:: PROBLEM SET ::
1. Answer these questions from the post on GF(2) matrix multiplication:
(a) What operation does '+' map to over GF(2)?
(b) What size is matrix B in the Python example?
(c) Which tool does the poster find faster than NumPy?
2. Please summarize the post on GF(2) matrix multiplication in two sentences.
3. Pick up the post on GF(2) matrix multiplication where it ends, and keep writing it.
[[ SOURCE DOCUMENT open ]]
I want to perform matrix multiplication over the GF(2) field. (in other words, '+' maps to XOR, and '×' maps to AND)
I usually do matrix multiplication in the Real field followed by a mod(2) operation.
A simple python example:
import numpy as np
np.random.seed(0)
A = np.random.randint(0, 2, size=(100, 200)) # binary matrix
B = np.random.randint(0, 2, size=(200, 300)) # binary matrix
C = np.mod(np.matmul(A, B), 2) # binary matrix
I have tried TensorFlow as well. It seems to be faster than NumPy for me.
When we consider large binary matrices, is there a faster way for this?
Maybe a python or c/c++ library is required.
Any help is highly appreciated.
[[ SOURCE DOCUMENT closed ]]
[[ DATA TO EXAMINE open ]]
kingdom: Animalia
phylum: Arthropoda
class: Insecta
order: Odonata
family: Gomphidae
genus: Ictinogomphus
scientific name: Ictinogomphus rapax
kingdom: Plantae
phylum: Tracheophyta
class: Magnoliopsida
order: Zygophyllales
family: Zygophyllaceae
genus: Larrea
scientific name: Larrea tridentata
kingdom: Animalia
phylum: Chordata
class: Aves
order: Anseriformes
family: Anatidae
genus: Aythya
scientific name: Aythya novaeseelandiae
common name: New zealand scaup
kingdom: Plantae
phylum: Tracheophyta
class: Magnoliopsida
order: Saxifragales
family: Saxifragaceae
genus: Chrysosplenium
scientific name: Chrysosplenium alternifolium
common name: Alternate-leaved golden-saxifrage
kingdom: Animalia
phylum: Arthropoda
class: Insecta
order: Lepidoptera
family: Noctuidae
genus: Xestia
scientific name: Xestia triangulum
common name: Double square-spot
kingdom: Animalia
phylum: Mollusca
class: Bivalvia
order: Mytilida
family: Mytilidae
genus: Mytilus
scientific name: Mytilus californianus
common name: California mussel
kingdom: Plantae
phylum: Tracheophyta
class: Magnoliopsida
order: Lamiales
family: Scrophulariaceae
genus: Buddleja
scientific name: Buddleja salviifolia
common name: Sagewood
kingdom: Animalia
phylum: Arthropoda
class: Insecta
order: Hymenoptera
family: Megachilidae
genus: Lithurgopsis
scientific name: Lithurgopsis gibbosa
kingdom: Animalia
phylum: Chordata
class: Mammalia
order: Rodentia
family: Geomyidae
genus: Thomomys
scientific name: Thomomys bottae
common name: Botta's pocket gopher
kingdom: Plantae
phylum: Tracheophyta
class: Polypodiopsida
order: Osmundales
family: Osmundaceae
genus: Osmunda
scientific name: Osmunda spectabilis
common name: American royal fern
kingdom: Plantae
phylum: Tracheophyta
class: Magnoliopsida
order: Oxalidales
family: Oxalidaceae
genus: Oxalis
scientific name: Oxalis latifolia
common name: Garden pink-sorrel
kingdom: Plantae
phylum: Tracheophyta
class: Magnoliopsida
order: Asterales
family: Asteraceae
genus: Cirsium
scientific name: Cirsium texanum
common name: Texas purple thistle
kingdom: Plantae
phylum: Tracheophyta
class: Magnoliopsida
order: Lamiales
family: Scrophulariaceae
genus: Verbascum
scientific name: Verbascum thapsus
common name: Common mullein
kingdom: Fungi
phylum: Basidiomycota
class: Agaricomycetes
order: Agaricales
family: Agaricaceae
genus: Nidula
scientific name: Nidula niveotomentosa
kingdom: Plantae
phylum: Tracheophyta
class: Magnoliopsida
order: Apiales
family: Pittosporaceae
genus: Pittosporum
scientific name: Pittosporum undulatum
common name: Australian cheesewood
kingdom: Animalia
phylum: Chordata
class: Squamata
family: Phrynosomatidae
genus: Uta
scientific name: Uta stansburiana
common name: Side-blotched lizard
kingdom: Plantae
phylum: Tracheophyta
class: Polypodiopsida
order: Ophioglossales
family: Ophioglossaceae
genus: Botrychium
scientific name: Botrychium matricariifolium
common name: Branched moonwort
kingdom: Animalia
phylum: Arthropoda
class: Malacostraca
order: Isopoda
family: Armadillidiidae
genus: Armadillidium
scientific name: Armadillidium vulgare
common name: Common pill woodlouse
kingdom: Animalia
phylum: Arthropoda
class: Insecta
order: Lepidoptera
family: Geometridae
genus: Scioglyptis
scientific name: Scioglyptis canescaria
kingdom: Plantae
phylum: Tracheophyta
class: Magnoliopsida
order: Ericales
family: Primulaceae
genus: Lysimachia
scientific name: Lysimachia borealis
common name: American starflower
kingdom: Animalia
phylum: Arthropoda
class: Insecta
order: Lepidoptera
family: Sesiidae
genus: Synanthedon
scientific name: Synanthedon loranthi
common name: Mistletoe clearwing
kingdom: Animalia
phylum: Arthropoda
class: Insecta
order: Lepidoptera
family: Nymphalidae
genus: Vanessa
[[ DATA TO EXAMINE closed ]]
:: EXERCISE ANSWERS ::
1.
(a) XOR
(b) 200 by 300
(c) TensorFlow

2. The poster wants to multiply matrices over GF(2), where '+' is XOR and '×' is AND, and usually does it by multiplying in the real field and then applying mod 2, as a NumPy example shows. TensorFlow has seemed faster than NumPy to the poster, who asks whether there is a faster way for large binary matrices, perhaps using a Python or C/C++ library.

3.
Thanks
There's a good chance that you can use Numba to your advantage here; see the answers to this question for various useful tricks. In particular, I can shave off some 85% of the total time by doing the following:
import numba
import numpy
@numba.njit(fastmath=True, cache=True, parallel=True)
def matmul_f2(m1, m2):
mr = np.empty((m1.shape[0], m2.shape[1]), dtype=np.bool_)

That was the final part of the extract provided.